What I can do, if you want, is to implement what I mean on my end and show it to you afterwards so you can have a fully clear idea of the whole thing and then it would be easier to assess what you want or don't want to do with it?

@facelessuser
Copy link
Owner

But it just is easier for people to declare those match with a simple CSS selector like a[href^=whatever] rather than using the sometimes byzantine and fragmented bs4 API.

I agree. I really only use the find and find_all API if I want to use regular expressions.

What I can do, if you want, is to implement what I mean on my end and show it to you afterwards so you can have a fully clear idea of the whole thing and then it would be easier to assess what you want or don't want to do with it?
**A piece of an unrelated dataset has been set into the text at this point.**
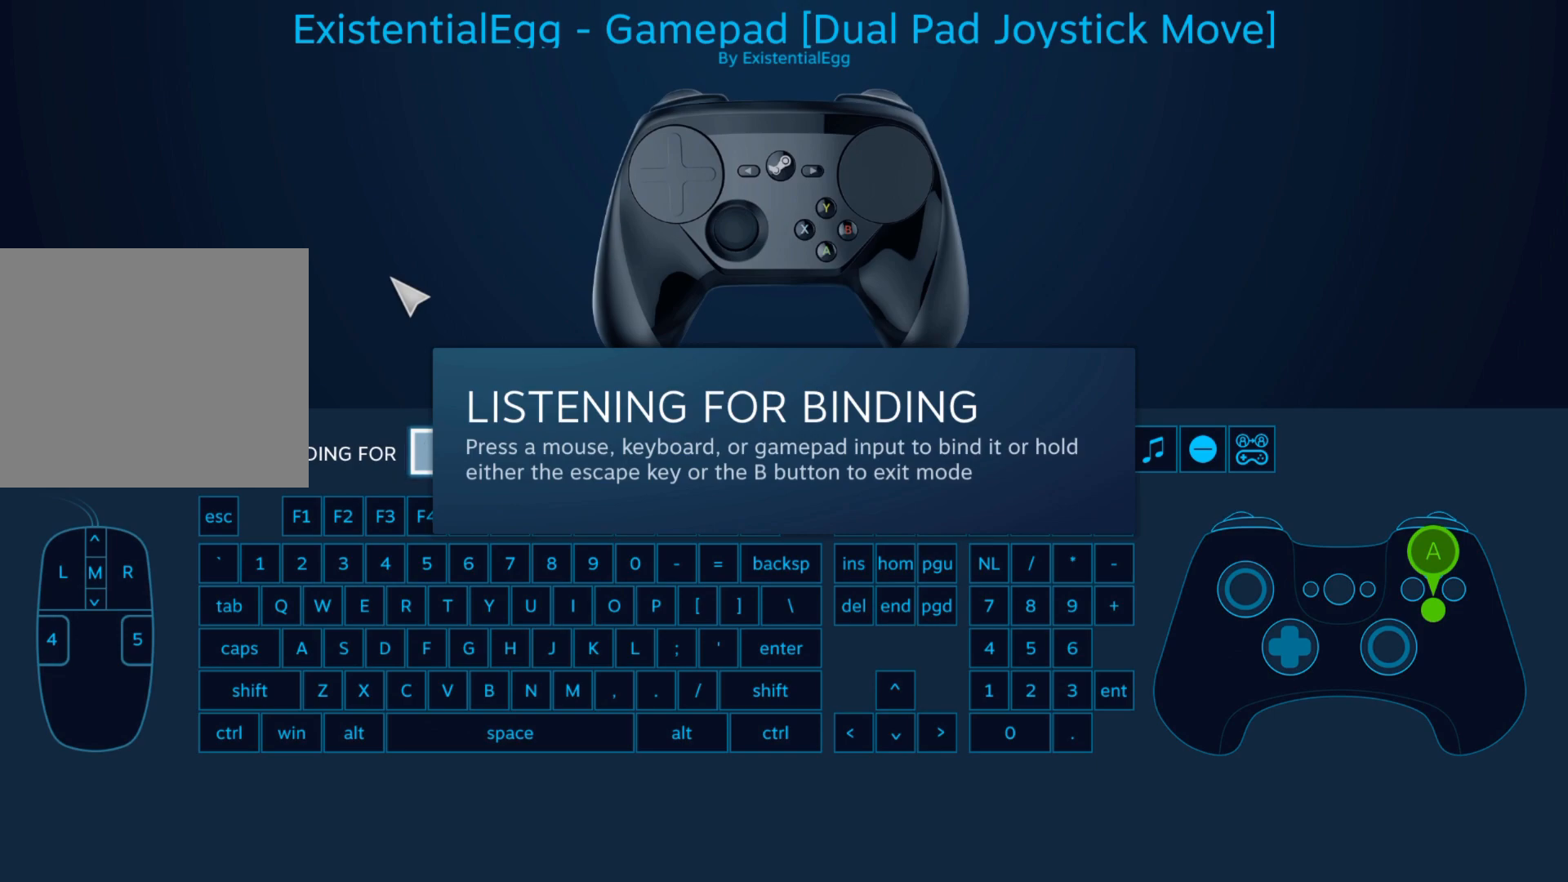
Gameplay with a controller (Xbox layout); each line is a JSON object with the inputs held at the frame after it. "events" lists button and stick changes between this image and that frame as [ms after this image, input, new state], when the widget could be followed in between. Not read: DPAD_DOWN DPAD_LEFT DPAD_RIGHT DPAD_UP L1 L2 L3 R1 R2 R3 SELECT START other_buttons right_stick.
{"buttons": [], "left_stick": "down", "events": [[333, "left_stick", "down"]]}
I'm okay with you taking a stab at this. It seems you have a use case for it and will move forward anyways, so sharing your discoveries would be helpful.

With that said, as I have time, I can also dig into what I think we could do. It may be easier to let the parser compile all valid CSS, and send it through a different matcher that takes a name and attrs returns False for anything compiled that is not supported.

@facelessuser
Copy link
Owner

I will add, this is no small feature, and to do it well, will take time, assuming that after investigation, SoupSieve decides to move forwards with this.

This must work reasonably in XML and HTML (not sure yet if we can properly pull off namespaces during this process, but maybe). We may not have context for XHTML, but let's be honest, HTML5 is the way to go these days.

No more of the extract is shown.